= To-do list =
**a)** Answer these questions from the passage on the First Amended Complaint, one per line:
(i) On which website did Movants advertise the Event?
(ii) According to the amended allegations, what was Frye told after emailing Defendants about the advertisement?
(iii) Why is it improper for the Court to consider the additional emails from Bocuzzi on Demurrer?
**b)** Pick up the passage on the First Amended Complaint after its final sentence and keep writing.

── Text block

In amending the Complaint, Plaintiffs add that Movants advertised the Event on www.eventbrite.com; that Plaintiffs saw Movants advertisement for the Event on that website; that Bocuzzi, Flourish, Passeri, and Total Wine were in a joint venture or partnership to host the Event; that the advertisement for the Event was targeted toward women only; that Frye emailed Defendants regarding the advertisement and was told that the event was for women only; and that Defendants, through a True Wine employee, denied Plaintiffs access to the Event. (FAC ¶¶ 15-20, 26.)

These additions adequately inform Movants of their alleged participation in the events constituting Plaintiffs’ First Amended Complaint and remedies the lack of clarity in the Complaint.

Next, Movants argue that Plaintiffs fail to include additional emails from Bocuzzi informing Frye of all of Movants upcoming events, including those intended for just women. However, as these emails are neither attached to the First Amended Complaint nor judicially noticeable, it is improper for the Court to consider them on Demurrer.

Next, Movants contend that the First Amended Complaint contains no allegations as to St. George’s involvement in the Event. However, Plaintiffs allege that both Plaintiffs were denied entry to the Event. (FAC ¶¶ 25-26.)

────
── Items

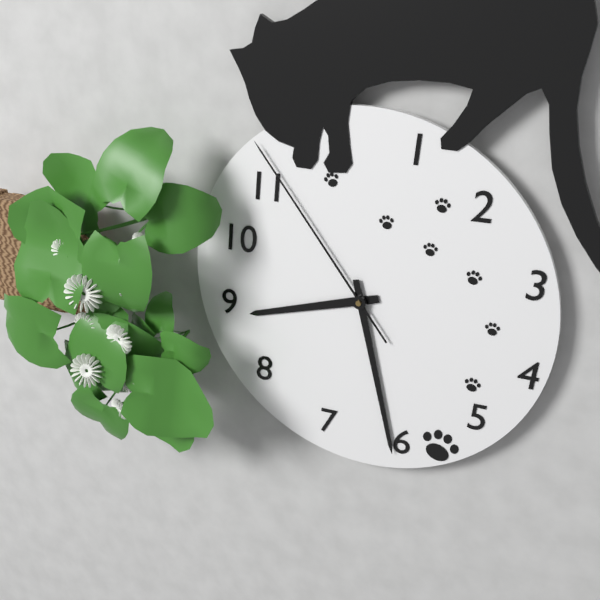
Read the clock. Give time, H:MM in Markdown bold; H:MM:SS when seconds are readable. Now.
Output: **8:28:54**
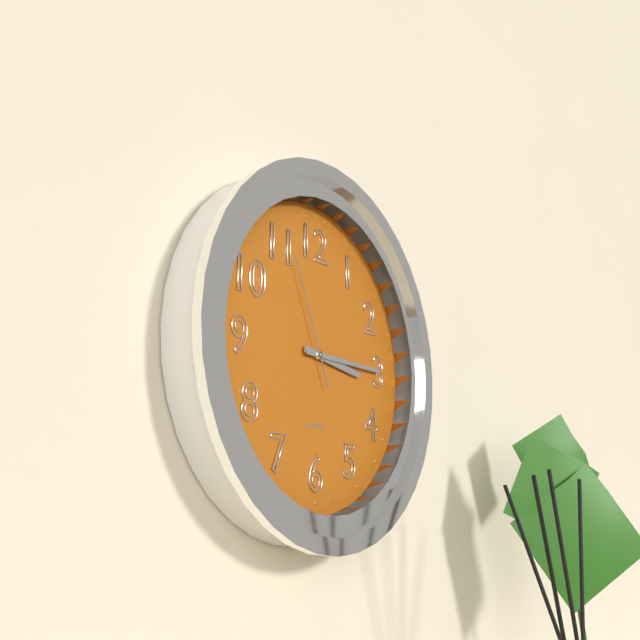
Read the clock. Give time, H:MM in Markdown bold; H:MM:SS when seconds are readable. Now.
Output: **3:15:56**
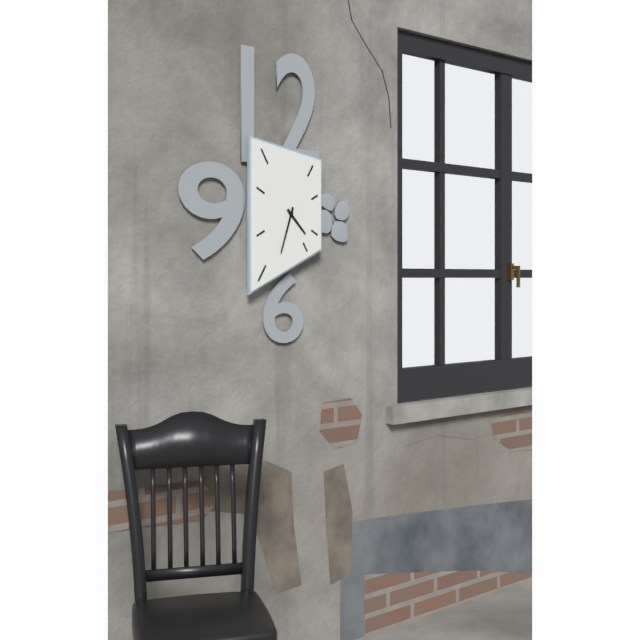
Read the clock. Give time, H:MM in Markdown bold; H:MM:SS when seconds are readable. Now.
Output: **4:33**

────
── Items

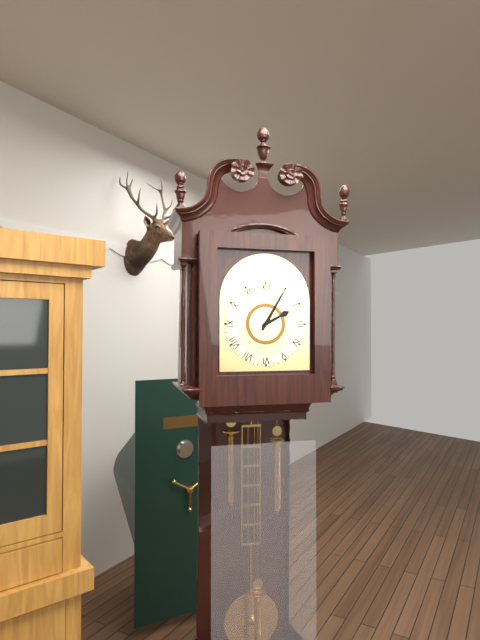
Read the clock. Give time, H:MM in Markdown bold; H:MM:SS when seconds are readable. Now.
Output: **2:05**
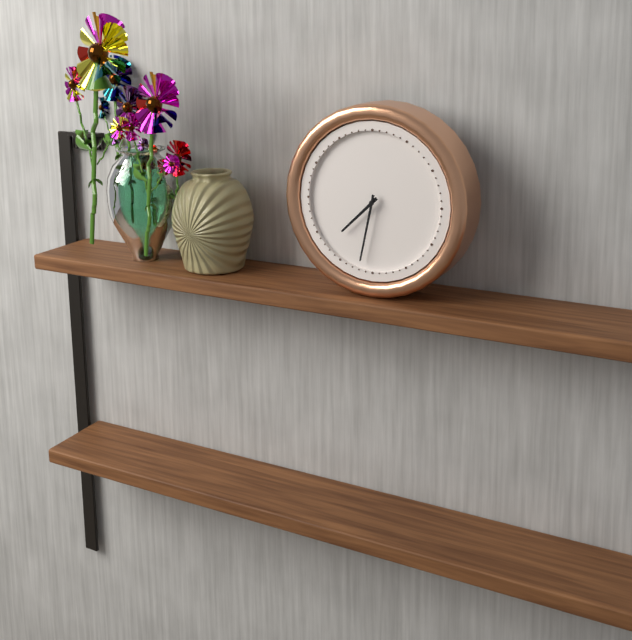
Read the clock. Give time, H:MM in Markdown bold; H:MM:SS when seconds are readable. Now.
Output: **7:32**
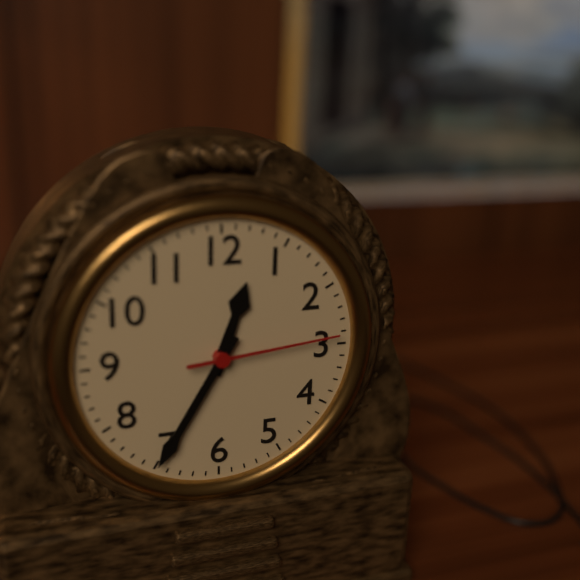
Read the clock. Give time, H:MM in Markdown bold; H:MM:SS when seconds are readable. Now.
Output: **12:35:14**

────

= Answers to the tasks =
**a)**
(i) www.eventbrite.com
(ii) Frye was told that the event was for women only.
(iii) The emails are neither attached to the First Amended Complaint nor judicially noticeable.

**b)**
Next, Movants contend that Bocuzzi cannot be held liable under Unruh, as Unruh applies only to “business establishments,” and an individual cannot constitute a business establishment. However, the FAC alleges that Bocuzzi does business as business establishment Flourish. (FAC ¶ 4.) As the term “business establishment” must be interpreted “in the broadest sense reasonably possible,” this allegation is sufficient to establish liability as to Bocuzzi at the pleading stage. (See Doe v. California Lutheran High School Association (2009) 170 Cal.App.4th 828, 837.)

Next, Movants contend that the First Amended Complaint does not allege that Plaintiffs were denied entry into the event, or that they were in any way treated differently based on their gender. However, the First Amended Complaint alleges that when Plaintiffs asked whether they could attend the Event, they were told by a Total Wine employee that “the event was for ladies only.” (FAC ¶ 26.) Accordingly, the FAC alleges that Plaintiffs were denied access to the Event based solely on their gender.

Finally, Movants argue that for Plaintiffs to successfully state a claim under Unruh or Civil Code section 51.5, they must allege “that irrelevant differences between men and women were emphasized and that stereotypes were perpetuated.” Movants cite to Cohn v. Corinthian Colleges, Inc. (2008) 169 Cal.App.4th 523 to support this contention.

However, Cohn was decided on summary judgment, following discovery, and the Cohn Court explicitly noted that “[t]he intent analysis must be individually applied to the particular facts present.” (Cohn at p. 530.) Here, unlike Cohn, the facts relevant to Movants’ alleged decision to exclude men from the Event have not been established, and therefore the Court cannot rule on that matter at the pleading stage as a matter of law.

Accordingly, Movants’ Demurrer to the First and Second Causes of Action is OVERRULED.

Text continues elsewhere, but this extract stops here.